Lo ricorda lo scrittore ed esperto di genealogia Matteo Trevisani, quando, all’interno della piccola cappella del cimitero dove si svolgono le conversazioni del corso di cimiterologia, inizia a domandarsi e a domandare a noi seduti davanti a lui: perché abbiamo smesso di interrogare i morti? Si parla con i morti spesso per capire il futuro, per ridarsi un posto. E forse, sottolinea Trevisani, abbiamo interrotto questo dialogo perché «non abbiamo visione sul futuro. E anche se i morti non ci rispondono più quello che possiamo fare è attraversare i cimiteri continuando a fare loro domande».
Noi lo facciamo fino a quando non scegliamo di fermarci davanti a una tomba che ha la lapide rotta e una parte coperta da un telo. Lì svolgiamo l’esercizio previsto dal corso per quella giornata: raccontare, a un altro corsista, la storia genealogica della propria famiglia fino al punto in cui la si conosce, anche inventando, perché no, parentele che arrivano da orizzonti diversi dal nostro, generando quindi noi stessi una parte dei nostri avi. 

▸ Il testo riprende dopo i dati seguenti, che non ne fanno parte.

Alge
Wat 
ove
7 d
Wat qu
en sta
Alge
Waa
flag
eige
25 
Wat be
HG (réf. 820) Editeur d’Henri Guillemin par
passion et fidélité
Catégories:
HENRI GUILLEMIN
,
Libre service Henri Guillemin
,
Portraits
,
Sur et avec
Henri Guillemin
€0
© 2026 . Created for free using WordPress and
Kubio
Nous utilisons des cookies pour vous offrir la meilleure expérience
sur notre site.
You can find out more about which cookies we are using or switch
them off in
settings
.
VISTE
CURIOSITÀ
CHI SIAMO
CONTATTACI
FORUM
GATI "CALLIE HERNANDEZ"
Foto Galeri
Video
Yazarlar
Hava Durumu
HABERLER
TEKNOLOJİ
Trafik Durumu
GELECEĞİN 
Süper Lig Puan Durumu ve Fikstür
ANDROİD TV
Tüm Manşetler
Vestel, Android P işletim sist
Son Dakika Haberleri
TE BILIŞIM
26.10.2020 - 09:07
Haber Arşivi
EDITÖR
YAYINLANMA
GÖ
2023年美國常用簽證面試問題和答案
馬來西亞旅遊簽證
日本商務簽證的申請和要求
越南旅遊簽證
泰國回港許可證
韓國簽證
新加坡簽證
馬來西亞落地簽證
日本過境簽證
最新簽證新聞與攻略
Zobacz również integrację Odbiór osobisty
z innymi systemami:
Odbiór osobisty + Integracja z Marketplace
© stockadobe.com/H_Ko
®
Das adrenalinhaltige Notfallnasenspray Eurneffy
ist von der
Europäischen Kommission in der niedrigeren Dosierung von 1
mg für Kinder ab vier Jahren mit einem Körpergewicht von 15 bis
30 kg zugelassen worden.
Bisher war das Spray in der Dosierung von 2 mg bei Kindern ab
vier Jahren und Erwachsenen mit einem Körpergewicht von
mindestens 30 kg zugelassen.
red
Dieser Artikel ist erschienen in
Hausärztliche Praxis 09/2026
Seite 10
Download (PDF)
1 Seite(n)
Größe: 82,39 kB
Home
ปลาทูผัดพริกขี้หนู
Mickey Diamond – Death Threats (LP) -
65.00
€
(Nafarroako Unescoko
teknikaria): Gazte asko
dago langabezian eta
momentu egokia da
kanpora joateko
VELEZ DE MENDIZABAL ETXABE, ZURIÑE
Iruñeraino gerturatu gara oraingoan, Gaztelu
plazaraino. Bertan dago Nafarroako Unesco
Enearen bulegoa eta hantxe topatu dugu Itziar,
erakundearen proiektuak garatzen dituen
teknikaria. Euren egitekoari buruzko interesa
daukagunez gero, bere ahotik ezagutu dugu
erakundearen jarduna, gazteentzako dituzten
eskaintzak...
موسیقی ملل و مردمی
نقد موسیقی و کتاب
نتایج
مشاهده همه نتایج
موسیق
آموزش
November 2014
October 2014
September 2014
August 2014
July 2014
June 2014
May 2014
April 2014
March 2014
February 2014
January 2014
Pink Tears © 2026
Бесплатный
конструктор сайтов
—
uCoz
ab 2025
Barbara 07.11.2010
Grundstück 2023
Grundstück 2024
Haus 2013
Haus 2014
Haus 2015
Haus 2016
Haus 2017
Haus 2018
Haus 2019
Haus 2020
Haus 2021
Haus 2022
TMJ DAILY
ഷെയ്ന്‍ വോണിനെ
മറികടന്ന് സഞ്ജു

Diceva Virginia Woolf: «Le illusioni sono tra le cose più preziose e necessarie al mondo. Colei che sa crearne è tra le più grandi benefattrici dell’umanità». Mentre ripercorriamo a parole l’albero genealogico della nostra famiglia, la voce della direttrice esce dall’altoparlante del cimitero: «Gli studenti del corso di cimiterologia devono rientrare nella cappella tra cinque minuti». Una frase che nell’espletare la sua funzione, ovvero riportare una trentina di persone dentro un luogo per salutarle a fine lezione, rende tangibile il perché è stato importante trascorrere un paio d’ore a parlare di morte in mezzo a un cimitero, tra una carezza a un gatto e una su una lapide. Forse è proprio così che, come ripete Andrea Colamedici, «possiamo allargare la vita attraversando la morte». Con i piedi e con le parole. Anche se fa paura, ma va bene così.